The Authorizer is the component where authorization decisions are made. This is sometimes known as a Policy Decision Point, or PDP.

Aserto uses the Topaz open source project as its authorizer.

Topaz

Topaz provides a self-contained authorization service, and utilizes the Open Policy Agent (OPA) authorization engine to compute a decision based on a policy, user context, and resource context.

Topaz also includes an embedded database, which can be used to store a local copy of the data that is used to make an authorization decision.

Because of this design, authorization decisions can be computed over local data, resulting in fast (order of ~1ms) evaluation intervals.

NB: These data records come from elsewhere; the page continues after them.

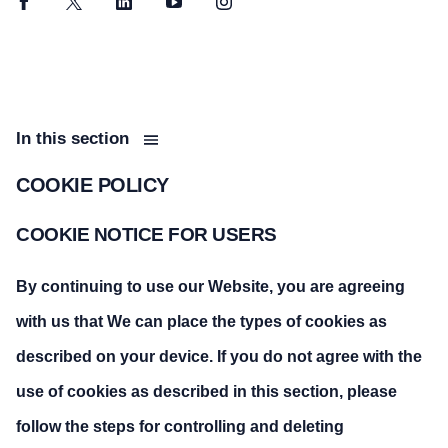
Facebook
Twitter
LinkedIn
YouTube
Instagram
In this section
COOKIE POLICY
COOKIE NOTICE FOR USERS
By continuing to use our Website, you are agreeing
with us that We can place the types of cookies as
described on your device. If you do not agree with the
use of cookies as described in this section, please
follow the steps for controlling and deleting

Topaz is packaged as a docker image and is meant to be deployed as close as possible to your application. The most common deployment models are:

  • a sidecar container in the same pod as the application.
  • a microservice that is deployed in the same cluster or subnet as your application.

In addition, when you create an Aserto policy instance, a Topaz Authorizer instance is provisioned for you in Aserto's multi-tenant environment. Since the authorizers are the same, using the hosted authorizer is the easiest way to start building applications that use Aserto, without having to deploy a Topaz instance on your own computer or cluster.

Finally, the same Topaz container image underpins Aserto's local developer experience, which you can deploy on your local workstation using the Aserto CLI, and use while developing your application. This helps create a tight development workflow that has no external dependencies.